Tasks to carry out
a. From the biography of Marsha J. Berger, set down the passage starting with "Berger was elected" and going on through "and 1982, respectively.".
b. According to the biography of Marsha J. Berger, where did she work as a scientific programmer after graduating from SUNY?

[START OF Source]

Marsha J. Berger (born 1953) is an American computer scientist. Her areas of research include numerical analysis, computational fluid dynamics, and high-performance parallel computing. She is a Silver Professor of Computer Science and Mathematics in the Courant Institute of Mathematical Sciences of New York University.

Berger was elected to the National Academy of Engineering in 2005 for developing adaptive mesh refinement algorithms and software that have advanced engineering applications, especially the analysis of aircraft and spacecraft.

Education
Berger received her B.S. in mathematics from State University of New York at Binghamton-Harpur College in 1974. She went on to receive an M.S. and a Ph.D in computer science from Stanford University in 1978 and 1982, respectively.

Career and research
Berger's research includes high-performance parallel computing, numerical analysis, and computational fluid dynamics. Specifically she develops software and engineering applications for the spacecraft and aircraft industries. Berger worked at Argonne National Laboratory as a scientific programmer after graduating from SUNY. Her specific duties included developing models for the Energy and Environmental Systems Division. During her time at Stanford, she became associated with the Stanford Linear Accelerator Center. After graduating with her Ph.D., she began working at the Courant Institute of Mathematical Sciences at New York University, first as a postdoc, then as a faculty member. Berger has served as the deputy director of the Courant Institute and still serves as an educator at NYU.

[END OF Source]
[START OF Given entries]

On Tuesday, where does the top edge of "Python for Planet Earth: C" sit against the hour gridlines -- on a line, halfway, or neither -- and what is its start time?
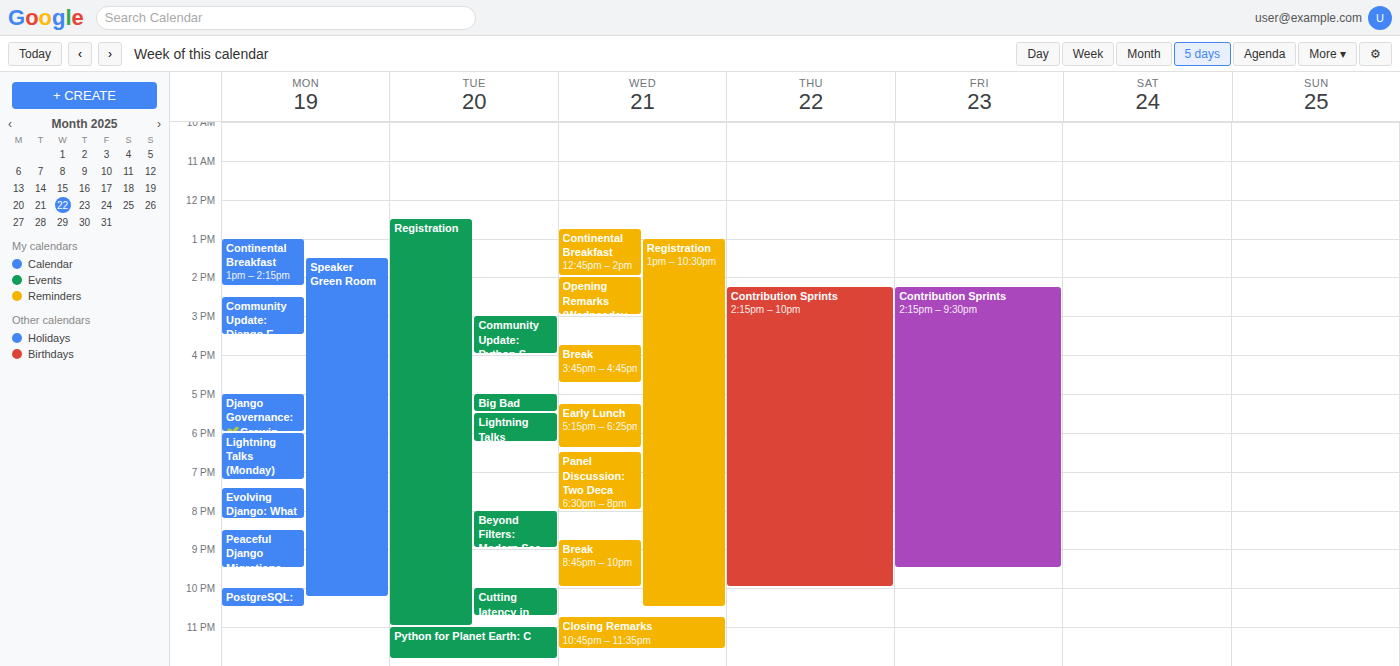
11:00 PM -- exactly on the 11 PM line.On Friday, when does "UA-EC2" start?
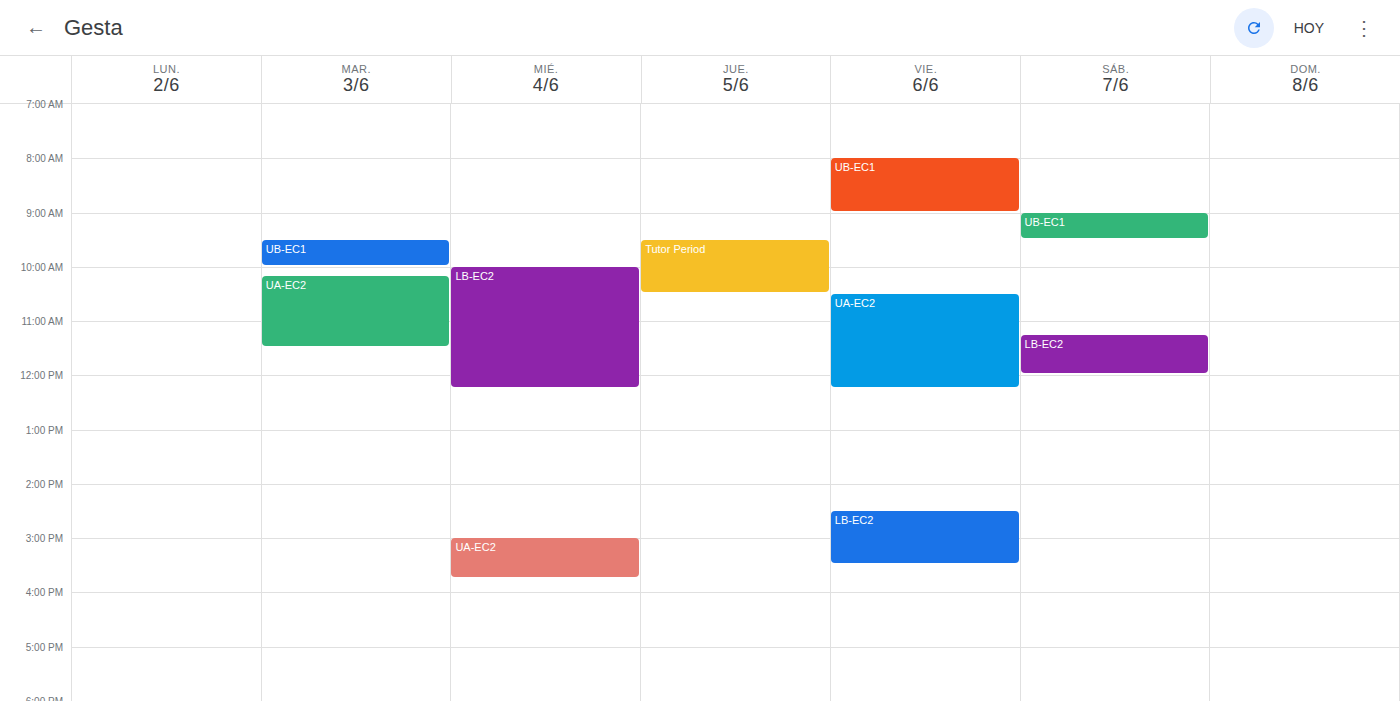
10:30 AMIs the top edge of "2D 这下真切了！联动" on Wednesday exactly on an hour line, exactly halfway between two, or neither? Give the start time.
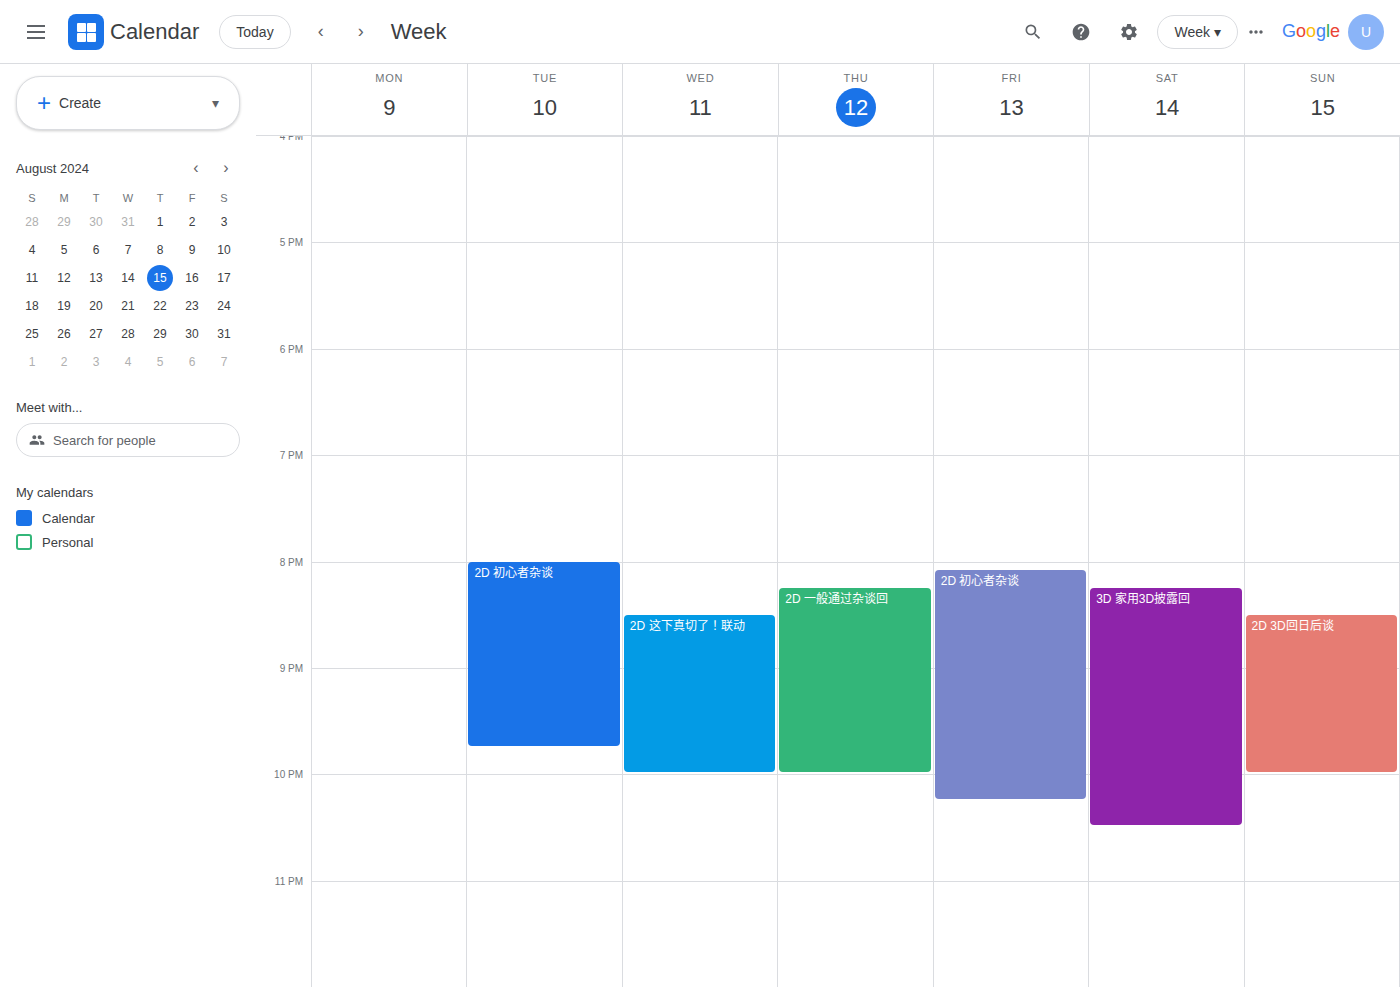
8:30 PM -- halfway between the 8 PM and 9 PM lines."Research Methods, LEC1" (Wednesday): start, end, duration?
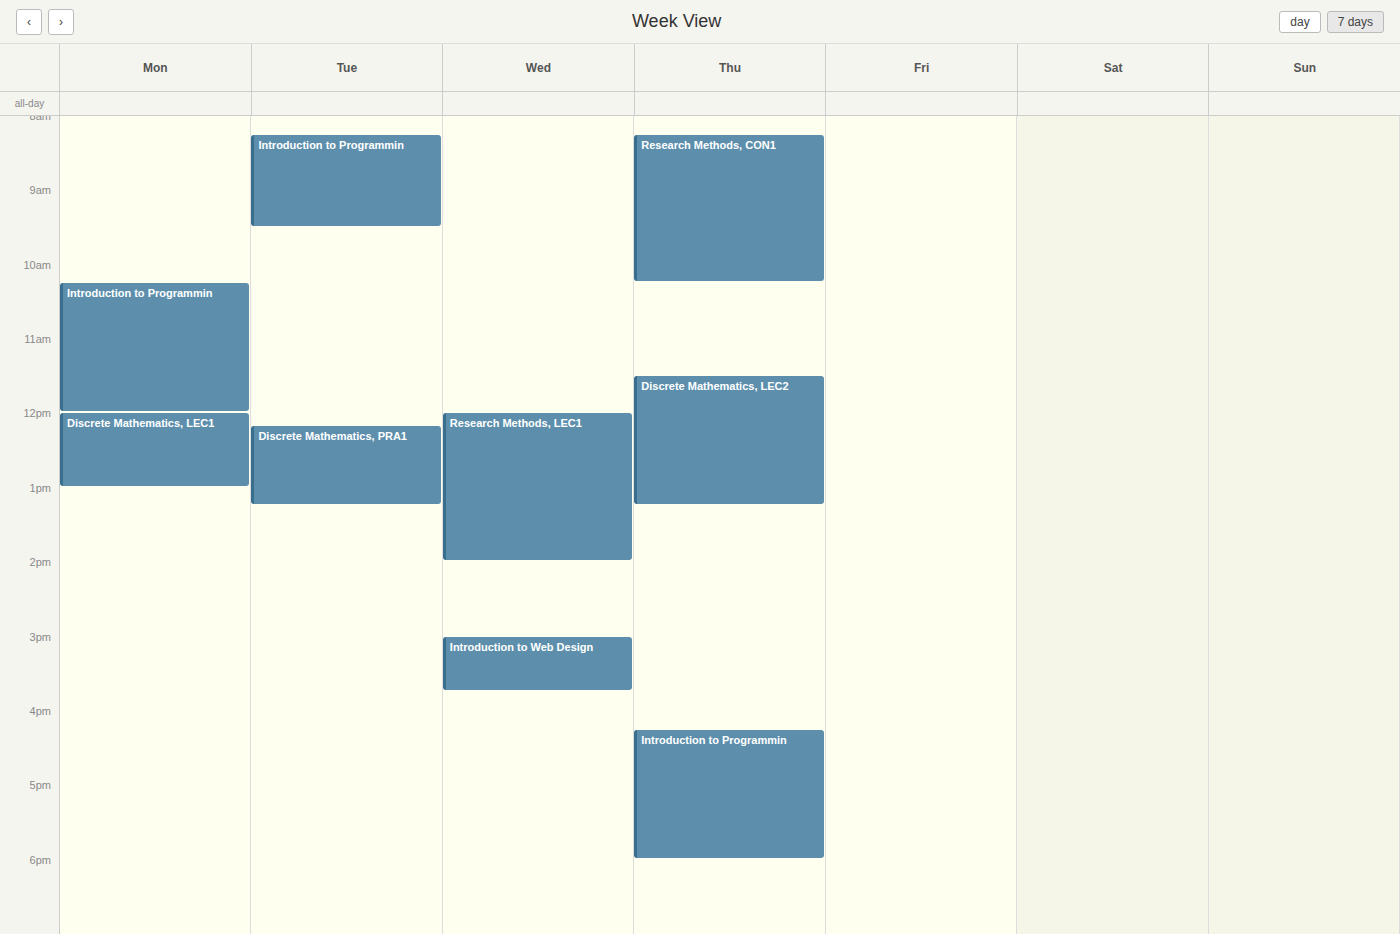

[END OF Given entries]

Written responses
a.
Berger was elected to the National Academy of Engineering in 2005 for developing adaptive mesh refinement algorithms and software that have advanced engineering applications, especially the analysis of aircraft and spacecraft.

Education
Berger received her B.S. in mathematics from State University of New York at Binghamton-Harpur College in 1974. She went on to receive an M.S. and a Ph.D in computer science from Stanford University in 1978 and 1982, respectively.

b. Argonne National Laboratory